Positive Role Models

  • Grandpa Kessler is a wise and loving grandfather. He finds ways to spend time with Sacha, offering Sacha multiple opportunities to ask for forgiveness for using his tefillin (a set of small black boxes containing scrolls of parchment inscribed with Torah verses, worn during weekday prayer) to summon the dybbuk in The Inquisitor’s Apprentice. He also refuses to use his substantial magical powers to fight – and potentially disturb – the order of the universe, preferring to use peaceful and loving methods to try and defeat the dybbuk instead. He consistently stands by his nonviolent principles even at the risk of his own life.
  • Lily Astral is a steadfast and loyal friend. During the Pentacle factory strike, Sacha finds himself on the wrong side of the law while defending his sister from thugs brought in to break up the strike. When Sacha impulsively quits his job, it is Lily who encourages him to approach Maximillian Wolf and apologize.     

Content Advisory

  • There are several deaths in this action-packed mystery: the story begins with an investigation into the murder of the Klezmer King; a nameless teen is killed in an accident at a construction site; a minor character named Sam Schlosky dies while in jail; and Sacha’s grandfather sacrifices himself to the dybbuk to save Sacha’s life. None of the deaths are described in a graphic or gory way, but all add to the generally haunting mood of the book as Sacha and the Inquisitors search for a killer.
  • There is some violence between the hired thugs and the strikers from the Pentacle factory. 
  • Some readers may be offended when Sacha breaks Shabbat by kindling a fire for Rivka Asher, the widow of the Klezmer King.
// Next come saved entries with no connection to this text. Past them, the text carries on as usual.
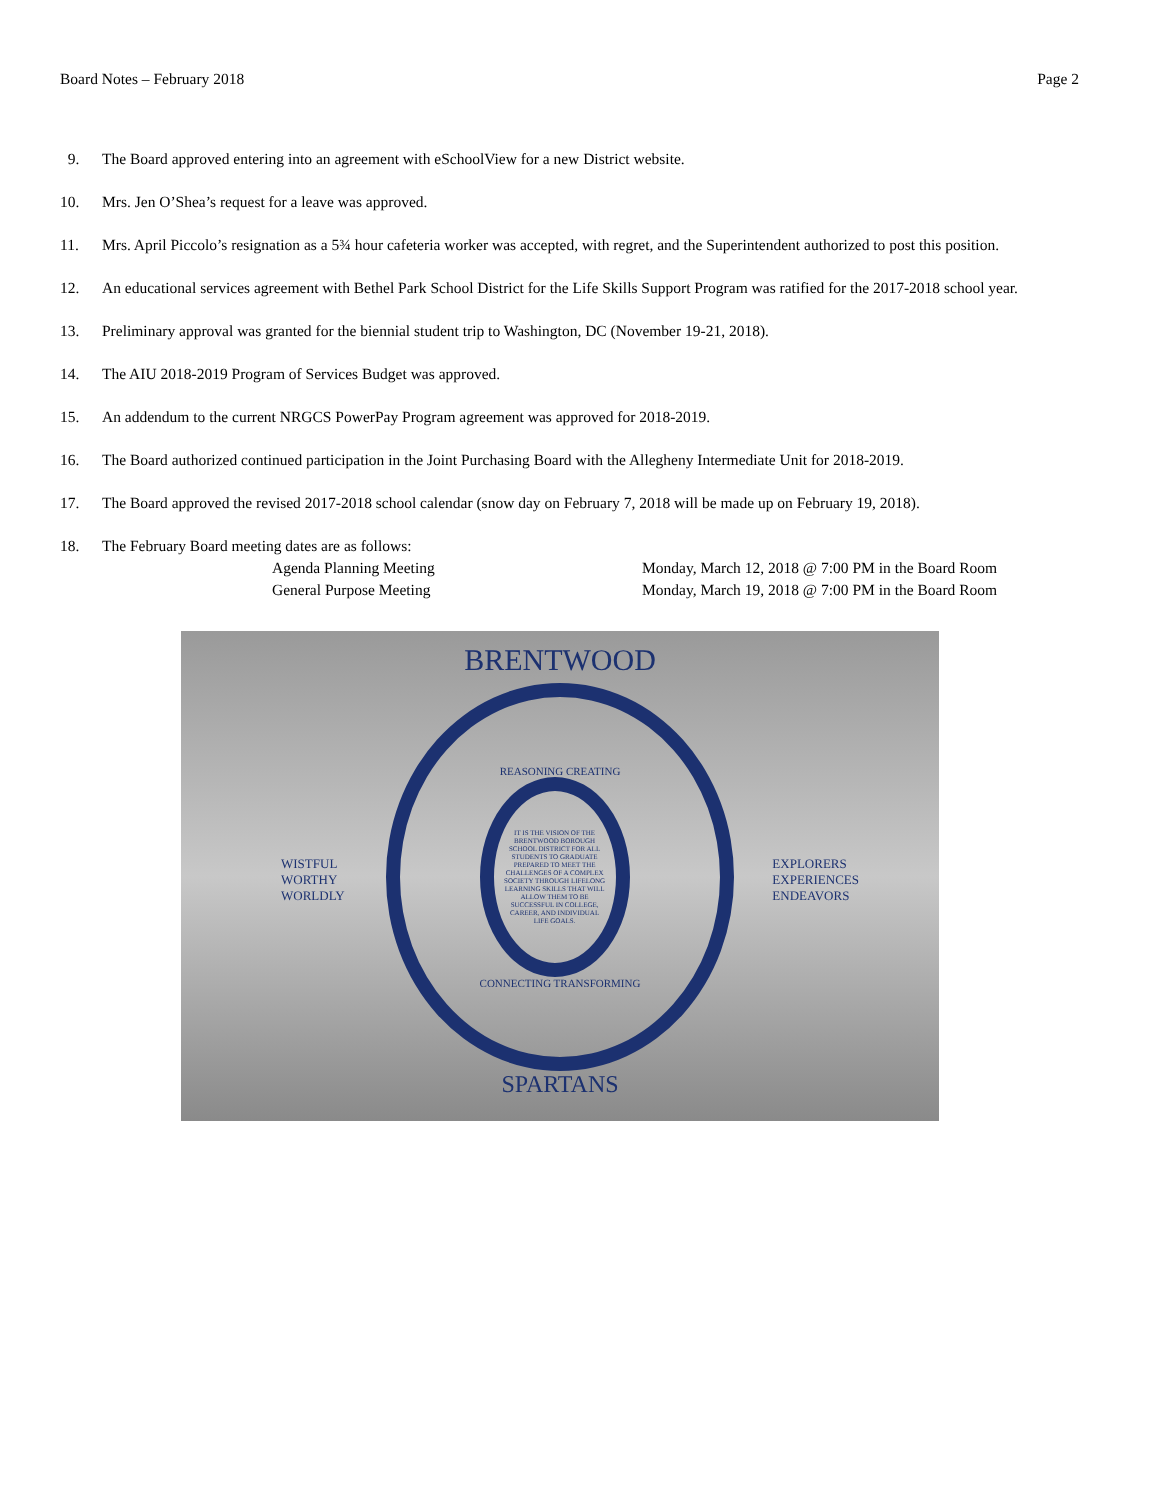Board Notes – February 2018 Page 2
9. The Board approved entering into an agreement with eSchoolView for a new District website.
10. Mrs. Jen O’Shea’s request for a leave was approved.
11. Mrs. April Piccolo’s resignation as a 5¾ hour cafeteria worker was accepted, with regret, and the Superintendent authorized to post this position.
12. An educational services agreement with Bethel Park School District for the Life Skills Support Program was ratified for the 2017-2018 school year.
13. Preliminary approval was granted for the biennial student trip to Washington, DC (November 19-21, 2018).
14. The AIU 2018-2019 Program of Services Budget was approved.
15. An addendum to the current NRGCS PowerPay Program agreement was approved for 2018-2019.
16. The Board authorized continued participation in the Joint Purchasing Board with the Allegheny Intermediate Unit for 2018-2019.
17. The Board approved the revised 2017-2018 school calendar (snow day on February 7, 2018 will be made up on February 19, 2018).
18. The February Board meeting dates are as follows:
Agenda Planning Meeting Monday, March 12, 2018 @ 7:00 PM in the Board Room General Purpose Meeting Monday, March 19, 2018 @ 7:00 PM in the Board Room
BRENTWOOD
WISTFUL
WORTHY
WORLDLY
EXPLORERS
EXPERIENCES
ENDEAVORS
REASONING CREATING
IT IS THE VISION OF THE BRENTWOOD BOROUGH SCHOOL DISTRICT FOR ALL STUDENTS TO GRADUATE PREPARED TO MEET THE CHALLENGES OF A COMPLEX SOCIETY THROUGH LIFELONG LEARNING SKILLS THAT WILL ALLOW THEM TO BE SUCCESSFUL IN COLLEGE, CAREER, AND INDIVIDUAL LIFE GOALS.
CONNECTING TRANSFORMING
SPARTANS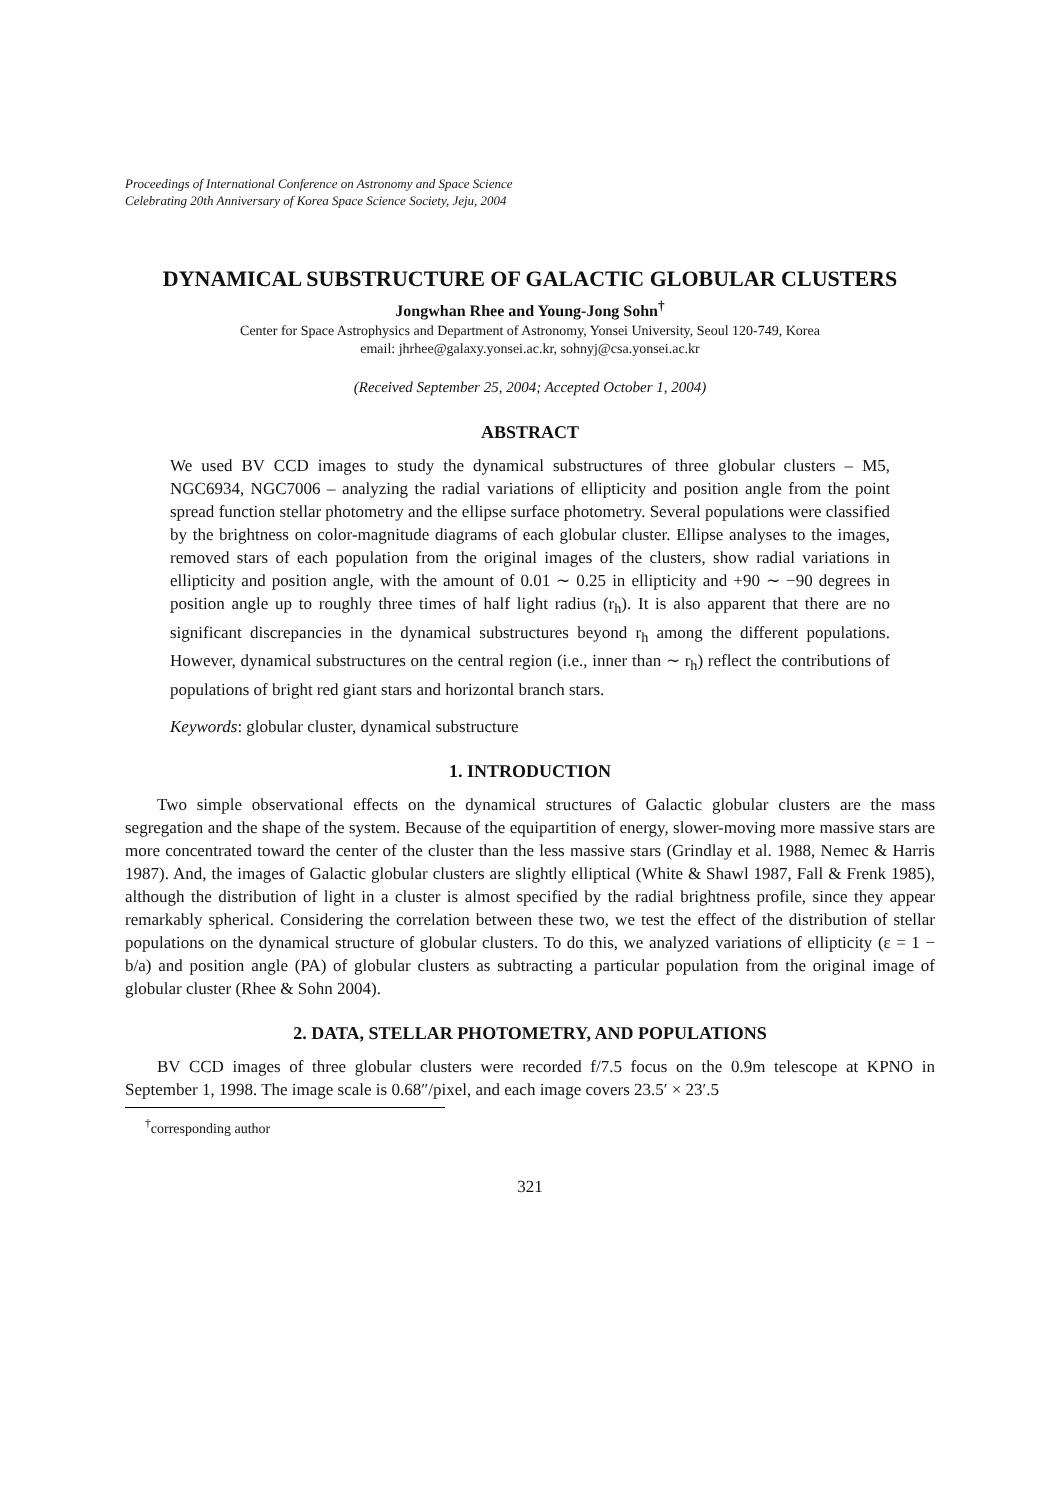Proceedings of International Conference on Astronomy and Space Science
Celebrating 20th Anniversary of Korea Space Science Society, Jeju, 2004
DYNAMICAL SUBSTRUCTURE OF GALACTIC GLOBULAR CLUSTERS
Jongwhan Rhee and Young-Jong Sohn<sup>†</sup>
Center for Space Astrophysics and Department of Astronomy, Yonsei University, Seoul 120-749, Korea
email: jhrhee@galaxy.yonsei.ac.kr, sohnyj@csa.yonsei.ac.kr
(Received September 25, 2004; Accepted October 1, 2004)
ABSTRACT
We used BV CCD images to study the dynamical substructures of three globular clusters – M5, NGC6934, NGC7006 – analyzing the radial variations of ellipticity and position angle from the point spread function stellar photometry and the ellipse surface photometry. Several populations were classified by the brightness on color-magnitude diagrams of each globular cluster. Ellipse analyses to the images, removed stars of each population from the original images of the clusters, show radial variations in ellipticity and position angle, with the amount of 0.01 ∼ 0.25 in ellipticity and +90 ∼ −90 degrees in position angle up to roughly three times of half light radius (r<sub>h</sub>). It is also apparent that there are no significant discrepancies in the dynamical substructures beyond r<sub>h</sub> among the different populations. However, dynamical substructures on the central region (i.e., inner than ∼ r<sub>h</sub>) reflect the contributions of populations of bright red giant stars and horizontal branch stars.
Keywords: globular cluster, dynamical substructure
1. INTRODUCTION
Two simple observational effects on the dynamical structures of Galactic globular clusters are the mass segregation and the shape of the system. Because of the equipartition of energy, slower-moving more massive stars are more concentrated toward the center of the cluster than the less massive stars (Grindlay et al. 1988, Nemec & Harris 1987). And, the images of Galactic globular clusters are slightly elliptical (White & Shawl 1987, Fall & Frenk 1985), although the distribution of light in a cluster is almost specified by the radial brightness profile, since they appear remarkably spherical. Considering the correlation between these two, we test the effect of the distribution of stellar populations on the dynamical structure of globular clusters. To do this, we analyzed variations of ellipticity (ε = 1 − b/a) and position angle (PA) of globular clusters as subtracting a particular population from the original image of globular cluster (Rhee & Sohn 2004).
2. DATA, STELLAR PHOTOMETRY, AND POPULATIONS
BV CCD images of three globular clusters were recorded f/7.5 focus on the 0.9m telescope at KPNO in September 1, 1998. The image scale is 0.68″/pixel, and each image covers 23.5′ × 23′.5
<sup>†</sup> corresponding author
321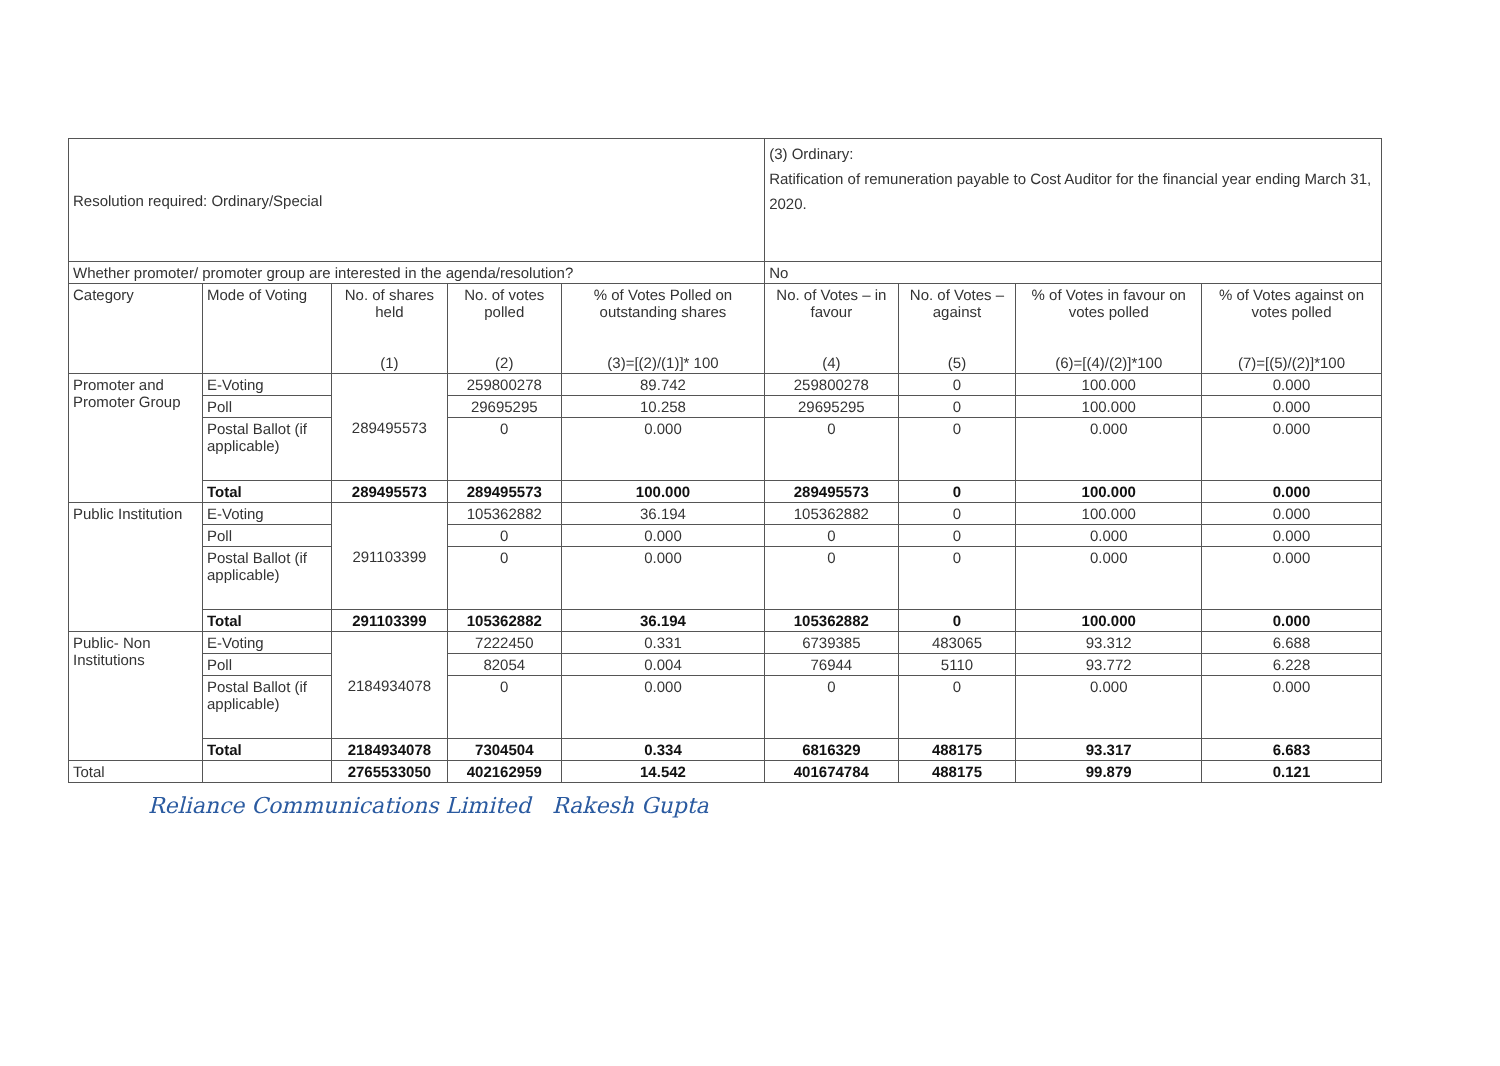| Resolution required: Ordinary/Special | | | | | (3) Ordinary: Ratification of remuneration payable to Cost Auditor for the financial year ending March 31, 2020. | | | |
| Whether promoter/ promoter group are interested in the agenda/resolution? | | | | | No | | | |
| Category | Mode of Voting | No. of shares held (1) | No. of votes polled (2) | % of Votes Polled on outstanding shares (3)=[(2)/(1)]* 100 | No. of Votes – in favour (4) | No. of Votes – against (5) | % of Votes in favour on votes polled (6)=[(4)/(2)]*100 | % of Votes against on votes polled (7)=[(5)/(2)]*100 |
| Promoter and Promoter Group | E-Voting | 289495573 | 259800278 | 89.742 | 259800278 | 0 | 100.000 | 0.000 |
| | Poll | | 29695295 | 10.258 | 29695295 | 0 | 100.000 | 0.000 |
| | Postal Ballot (if applicable) | | 0 | 0.000 | 0 | 0 | 0.000 | 0.000 |
| | Total | 289495573 | 289495573 | 100.000 | 289495573 | 0 | 100.000 | 0.000 |
| Public Institution | E-Voting | 291103399 | 105362882 | 36.194 | 105362882 | 0 | 100.000 | 0.000 |
| | Poll | | 0 | 0.000 | 0 | 0 | 0.000 | 0.000 |
| | Postal Ballot (if applicable) | | 0 | 0.000 | 0 | 0 | 0.000 | 0.000 |
| | Total | 291103399 | 105362882 | 36.194 | 105362882 | 0 | 100.000 | 0.000 |
| Public- Non Institutions | E-Voting | 2184934078 | 7222450 | 0.331 | 6739385 | 483065 | 93.312 | 6.688 |
| | Poll | | 82054 | 0.004 | 76944 | 5110 | 93.772 | 6.228 |
| | Postal Ballot (if applicable) | | 0 | 0.000 | 0 | 0 | 0.000 | 0.000 |
| | Total | 2184934078 | 7304504 | 0.334 | 6816329 | 488175 | 93.317 | 6.683 |
| Total | | 2765533050 | 402162959 | 14.542 | 401674784 | 488175 | 99.879 | 0.121 |
Reliance Communications Limited Rakesh Gupta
Also, Grandpa Kessler, portrayed as an Orthodox Jew, requires his tefillin on Shabbat; (this is inaccurate as tefillin are never worn by Orthodox Jews on Shabbat).
  • In an effort to contribute to the family’s dwindling finances, Uncle Mordechai decides to become a Lady’s Escort. In this bizarre moneymaking scheme, he is paid by wealthy parents to romance young ladies and break their hearts, thus disillusioning their beliefs in true love and encouraging them to marry the dull suitors their parents have chosen for them.

Talk it Over

When he’s called upon to guard the factory workers’ strike, Sacha finds himself on the “wrong team.” He wants to do his job as an inquisitor, but he can’t stand by while his sister and her friends are bullied. Do you think Sacha did the right thing? Have you ever had a conflict of interest, and found yourself wanting to support the “wrong” team? What did you do?

More For You

Rabbi Isaac Luria (also known by his Hebrew acronym, the Arizal) lived in Safed in the sixteenth century. Although he only lived to the age of thirty-eight, he is considered one of the holiest leaders of the Jewish people and the greatest Kabbalist of his time. While he is famous for many teachings, he is best known for his conceptualization of “Tikkun Olam” (literally, repairing the world) as the Jewish responsibility to gather sparks of holiness in order to make the world a better place.